The event, “The Forgotten Victims: A Gathering Honoring Queer Holocaust Victims,” was formatted as an open discussion during which students sat in a circle and offered their thoughts and opinions on topics related to the LGBT community and its intersection with Judaism. The discussion took place at Maryland Hillel and six students attended.
MICA’s LGBT community organizing student intern, Madeleine Moore, organized the event and co-facilitated the evening’s discussion with Yaki Weingarten, a student leader of Hamsa, Hillel’s LGBT student group. The event was one of 34 held during this university’s Pride Month, which occurs annually and sponsors many events that celebrate the LGBT community while promoting discussion of issues that affect the community.
Moore said she helped organize the discussion because she felt the topic of LGBT victims of the Holocaust has not received enough attention and needed to be better discussed.
“The LGBTQ community has never really taken the time to mourn our community members who were persecuted,” Moore said. “I thought it would be a great opportunity for the interfaith and LGBTQ communities to come together during Pride Month for a thought-provoking, intersectional program.”
Weingarten, said the event helped create a safe space that allowed students to voice their opinions.

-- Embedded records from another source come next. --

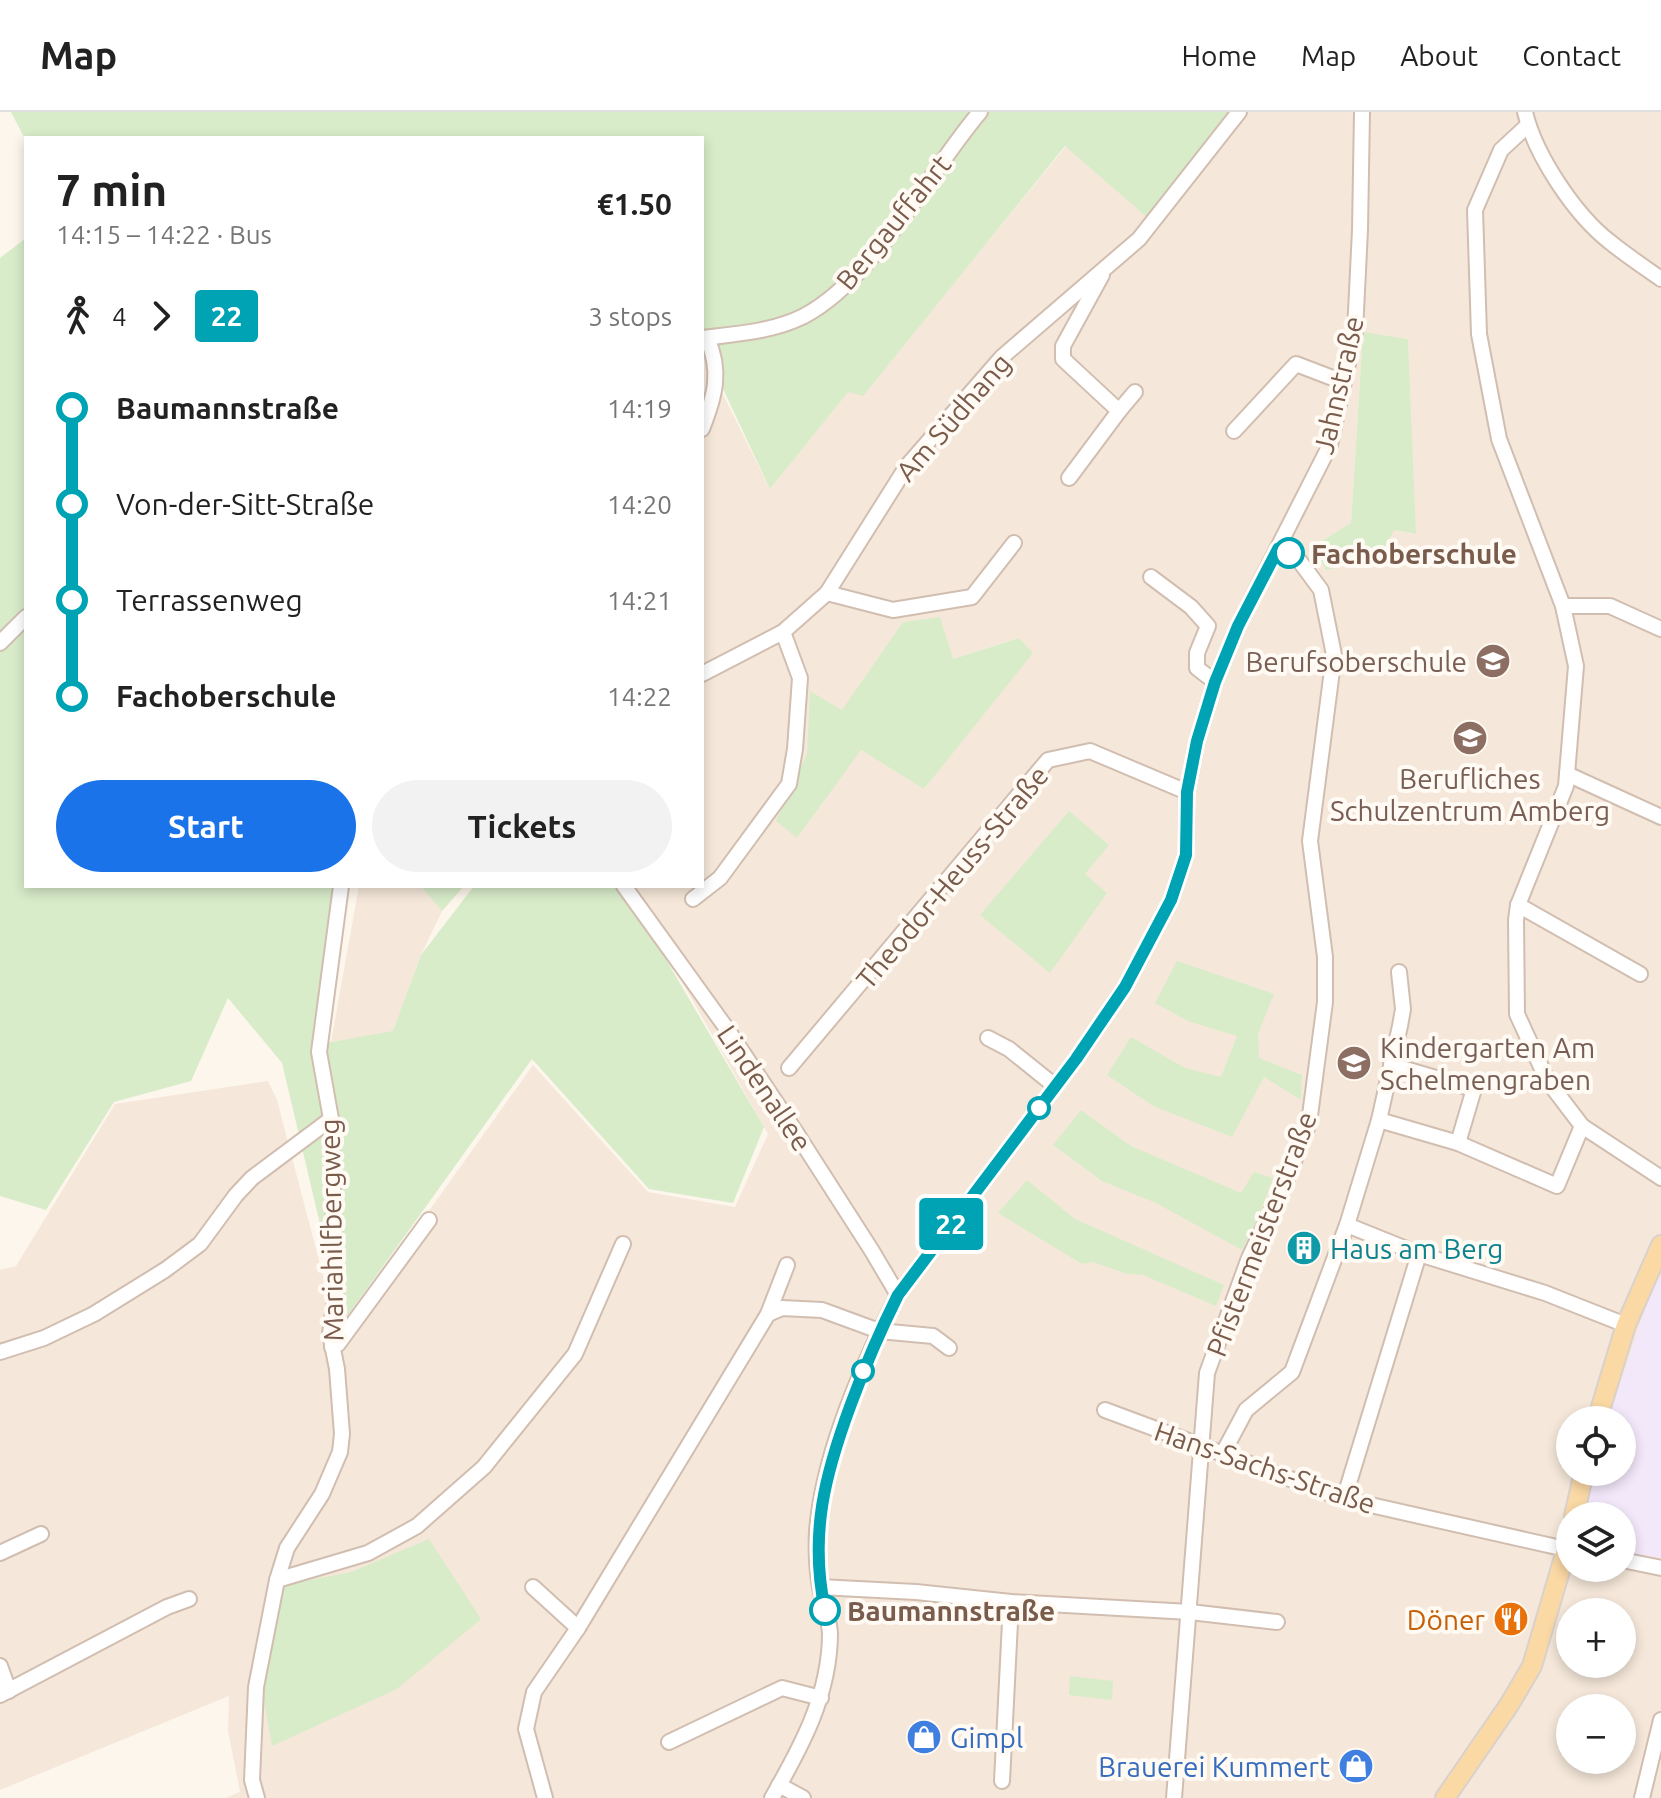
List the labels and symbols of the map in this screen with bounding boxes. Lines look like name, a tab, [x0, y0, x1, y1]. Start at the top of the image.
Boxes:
street label: Bergauffahrt	[829, 149, 957, 295]
street label: Jahnstraße	[1307, 313, 1369, 457]
street label: Am Südhang	[889, 347, 1017, 487]
marker: Fachoberschule	[1274, 538, 1304, 568]
place label: Fachoberschule	[1311, 538, 1517, 569]
school or university icon: Berufsoberschule	[1474, 642, 1512, 680]
place label: Berufsoberschule	[1246, 646, 1467, 677]
school or university icon: Berufliches Schulzentrum Amberg	[1451, 719, 1489, 757]
street label: Theodor-Heuss-Straße	[850, 760, 1054, 994]
place label: Berufliches Schulzentrum Amberg	[1330, 763, 1610, 826]
street label: Lindenallee	[712, 1019, 818, 1157]
place label: Kindergarten Am Schelmengraben	[1380, 1032, 1595, 1095]
school or university icon: Kindergarten Am Schelmengraben	[1335, 1044, 1373, 1082]
unlabelled marker	[1028, 1097, 1050, 1119]
street label: Pfistermeisterstraße	[1200, 1107, 1322, 1361]
street label: Mariahilfbergweg	[314, 1118, 348, 1342]
line badge: 22	[915, 1198, 987, 1250]
building icon: Haus am Berg	[1285, 1229, 1323, 1267]
place label: Haus am Berg	[1330, 1233, 1503, 1264]
unlabelled marker	[852, 1360, 874, 1382]
street label: Hans-Sachs-Straße	[1151, 1415, 1379, 1519]
marker: Baumannstraße	[810, 1595, 840, 1625]
place label: Baumannstraße	[847, 1595, 1055, 1626]
restaurant icon: Döner	[1492, 1600, 1530, 1638]
place label: Döner	[1407, 1604, 1485, 1635]
shop icon: Gimpl	[905, 1718, 943, 1756]
place label: Gimpl	[950, 1722, 1023, 1753]
shop icon: Brauerei Kummert	[1337, 1747, 1375, 1785]
place label: Brauerei Kummert	[1098, 1751, 1330, 1782]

“MICA felt the need to bring the LGBT community into the conversation about the Holocaust due to the fact that they were personally affected by [its] events,” he said. “It is important for different communities around [the] Maryland campus to discuss the issues that pertain to them.”
Most of the students used the event as an opportunity to express their frustrations that LGBT people are often forgotten or ignored as victims of the Holocaust. Sophomore biochemistry major Eliana Schwartz said the discussion veered from its initial topic, but all the topics covered were important overall.

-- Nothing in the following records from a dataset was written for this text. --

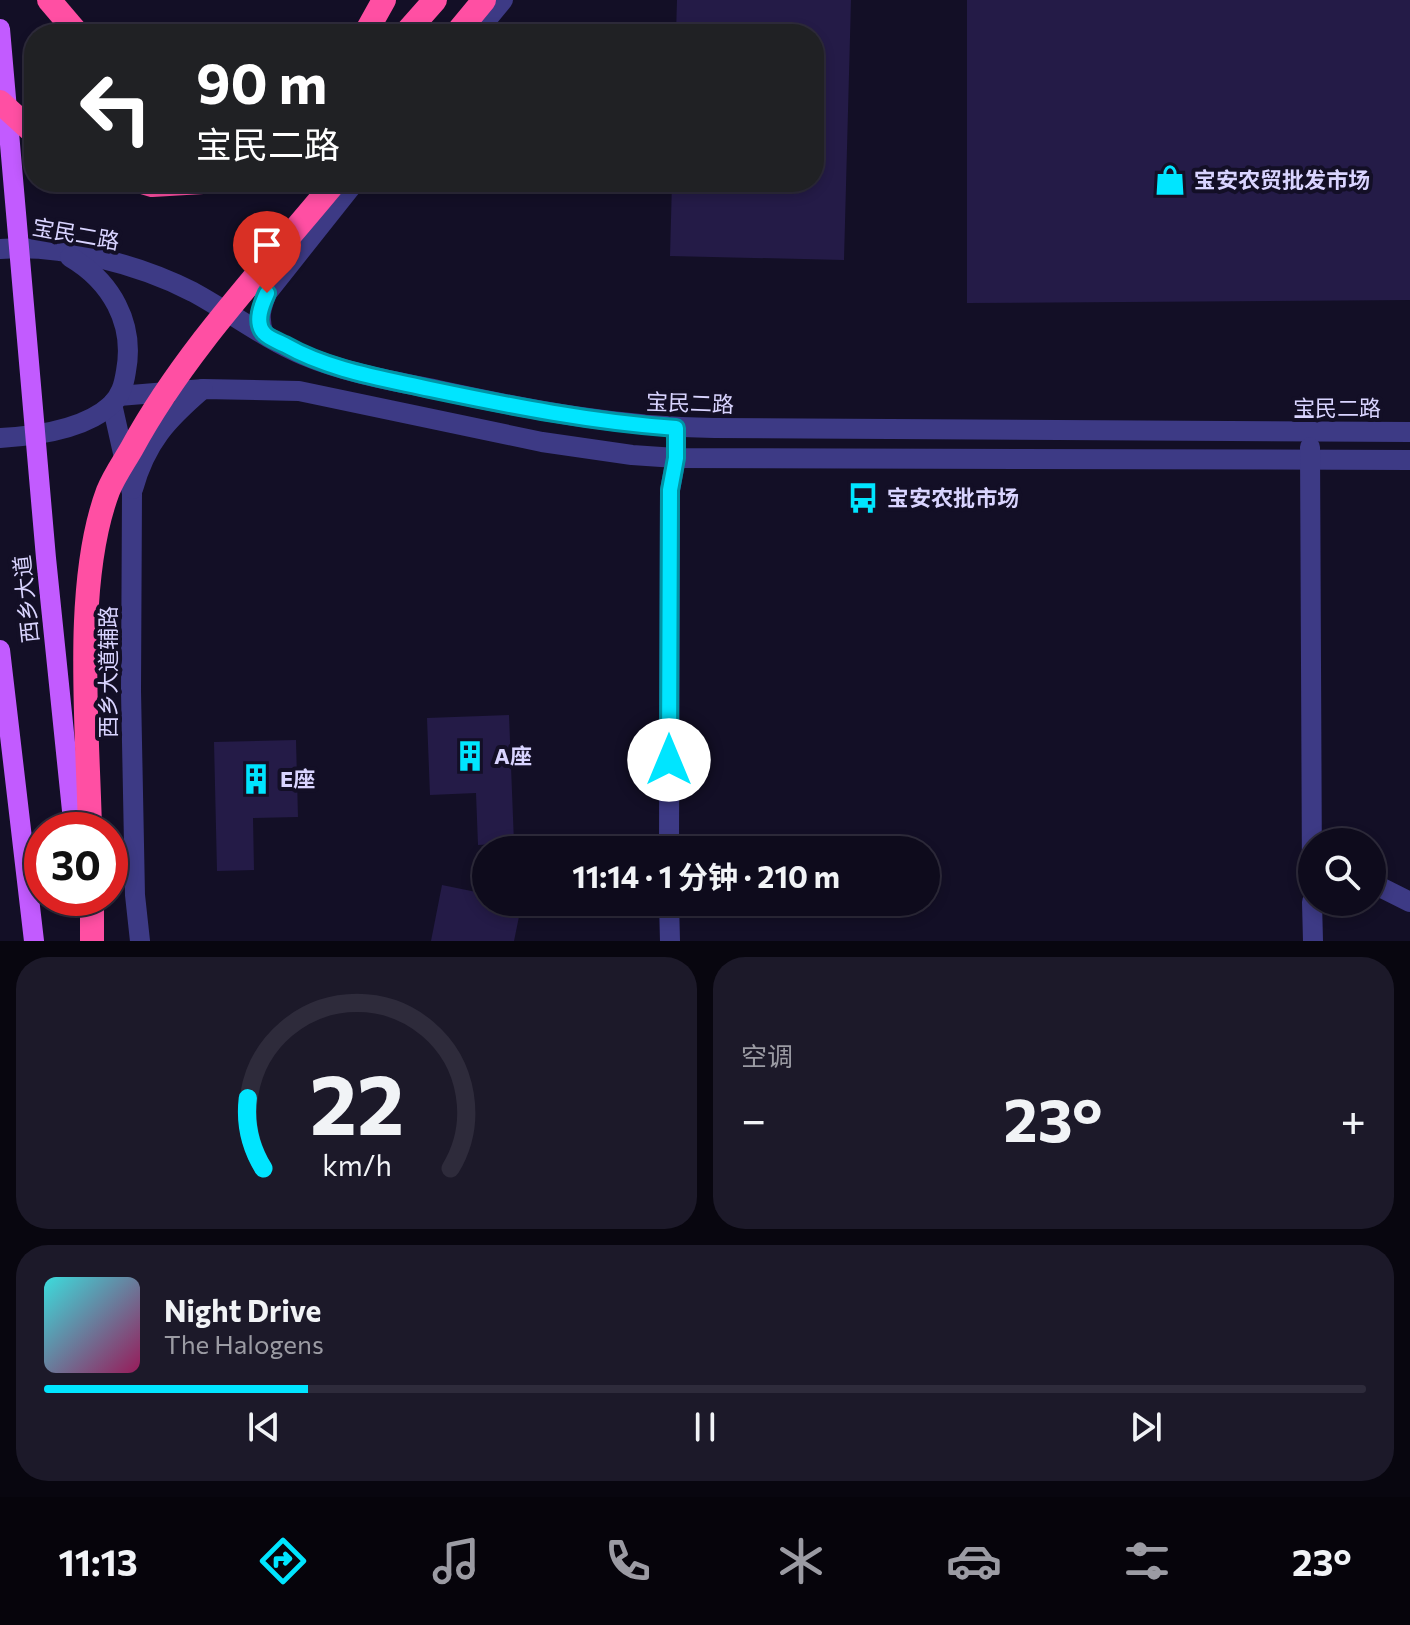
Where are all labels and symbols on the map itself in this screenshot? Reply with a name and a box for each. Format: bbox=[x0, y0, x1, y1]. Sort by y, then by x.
shop icon: 宝安农贸批发市场 bbox=[1153, 163, 1187, 197]
place label: 宝安农贸批发市场 bbox=[1194, 166, 1370, 193]
pin bbox=[233, 211, 301, 293]
street label: 宝民二路 bbox=[30, 213, 122, 254]
street label: 宝民二路 bbox=[646, 387, 734, 418]
street label: 宝民二路 bbox=[1293, 394, 1381, 421]
bus stop icon: 宝安农批市场 bbox=[846, 481, 880, 515]
place label: 宝安农批市场 bbox=[887, 484, 1019, 511]
street label: 西乡大道 bbox=[7, 554, 44, 644]
street label: 西乡大道辅路 bbox=[94, 606, 121, 738]
position arrow bbox=[627, 718, 711, 802]
building icon: A座 bbox=[453, 739, 487, 773]
place label: A座 bbox=[494, 742, 532, 769]
building icon: E座 bbox=[239, 762, 273, 796]
place label: E座 bbox=[280, 765, 315, 792]
speed limit sign: 30 bbox=[24, 812, 128, 916]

“I think initially we were trying to discuss how minority groups should come together to fight persecution,” Schwartz said. “Then it rapidly became a discussion on LGBT Jews specifically and how to bridge the gap between the two groups.”
When asked what impact she believes the event will have, Schwartz said she thinks the discussion will help spark changes in the Jewish community.
“I definitely think change is going to happen slowly,” Schwartz said. “But the fact that the conversation even happened is a very promising step.”